TCES presents opportunities for storing the sun’s energy at high densities in the form of chemical bonds (thus using less storage material) for use in utility-scale CSP electricity generation. “By improving energy storage technologies for concentrating solar power systems, we can enhance our ability to provide clean and reliable solar power, even when the sun is not shining,” said Energy Secretary Ernest Moniz.
One of the six SunShot Initiative R&D projects, The Sandia-led CSP:ELEMENTS-funded project, “PROMOTES” ([High] Performance Reduction/Oxidation Metal Oxides for Thermochemical Energy Storage), proposes a system that concentrates sunlight onto a falling curtain of particles called perovskites.

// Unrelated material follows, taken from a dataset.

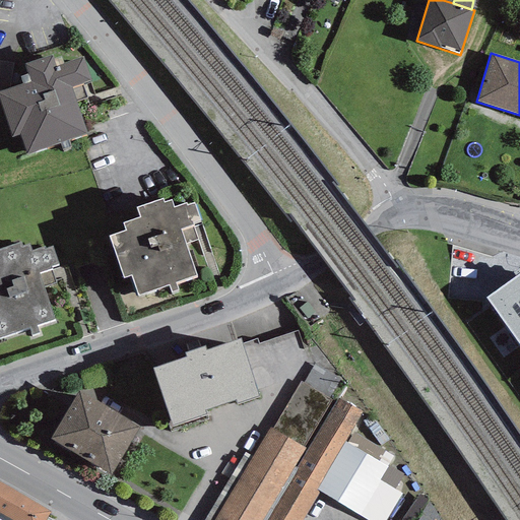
[(30,82),(0,90),(0,104),(12,137),(21,135),(27,154),(88,134),(71,87),(91,80),(83,57),(56,67),(52,56),(24,64),(30,82)]
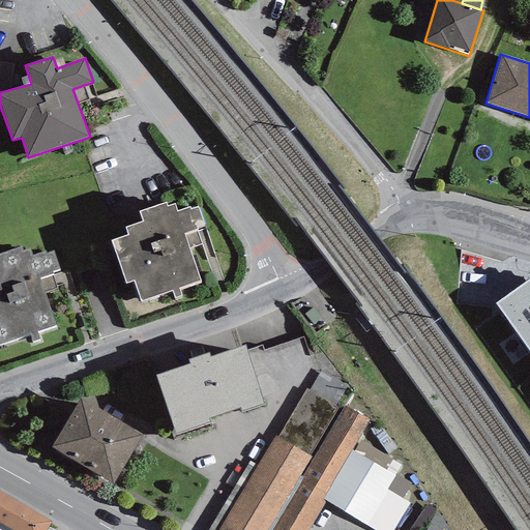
[(127,234),(110,240),(125,284),(134,281),(141,301),(201,281),(184,234),(197,230),(196,227),(203,225),(197,207),(189,210),(188,207),(176,211),(174,204),(168,206),(166,202),(138,212),(141,222),(125,228),(127,234)]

These perovskites utilize the heat to undergo a reaction which “stores” the concentrated solar thermal energy in chemical bonds. The perovskites are then stored until the heat is required. Exposing the perovskites to air reverses the chemical reaction, releasing the stored solar heat energy for use in a very efficient air-Brayton electric power generation system.
The PROMOTES research team members and key participants include:
- Sandia National Laboratories: Drs. James Miller, Andrea Ambrosini, and Clifford Ho.

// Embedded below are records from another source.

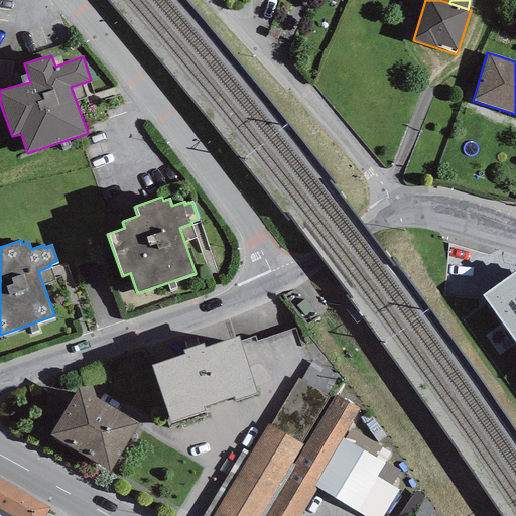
[(515,343),(515,271),(482,295),(515,343)]
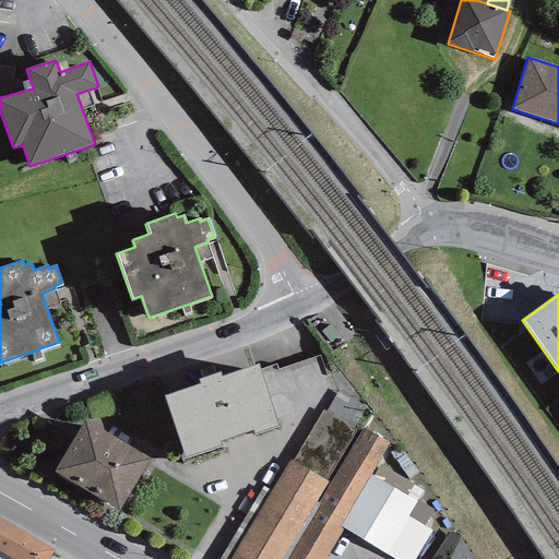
[(201,384),(164,396),(185,458),(222,445),(219,441),(252,430),(254,435),(277,427),(258,365),(222,377),(219,372),(199,380),(201,384)]
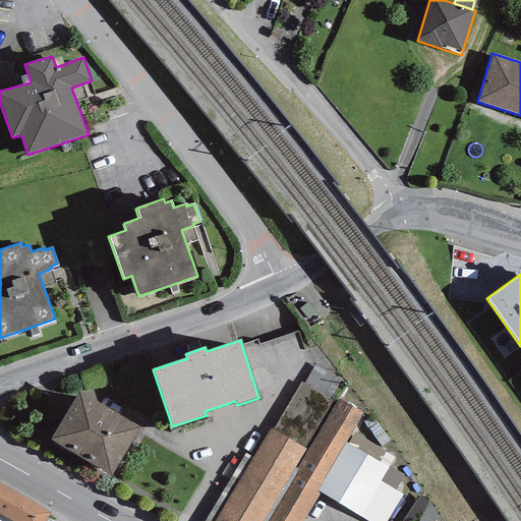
[(271,428),(215,520),(302,520),(320,493),(316,491),(345,442),(361,413),(338,399),(307,450),(304,448),(333,401),(301,383),(273,429),(271,428)]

- Georgia Institute of Technology: Profs. Peter Loutzenhiser and Sheldon Jeter.
- King Saud University: Prof. Hany Al-Ansary.
- Arizona State University: Prof. Ellen Stechel.
The Sandia-led PROMOTES project will leverage Sandia’s deep experience and knowledge base in metal-oxide thermochemistry and solar particle receivers/reactor work currently funded by the DOE SunShot Initiative to methodically design, develop, characterize, and demonstrate a robust and innovative storage cycle based on newly developed redox-active metal oxides. Sandia and collaborators will develop, characterize, and demonstrate a first-of-its-kind 100 kWth particle-based TCES system for direct integration with combined-cycle Air Brayton power generator based on the endothermic reduction and exothermic reoxidation of our developed metal-oxide materials.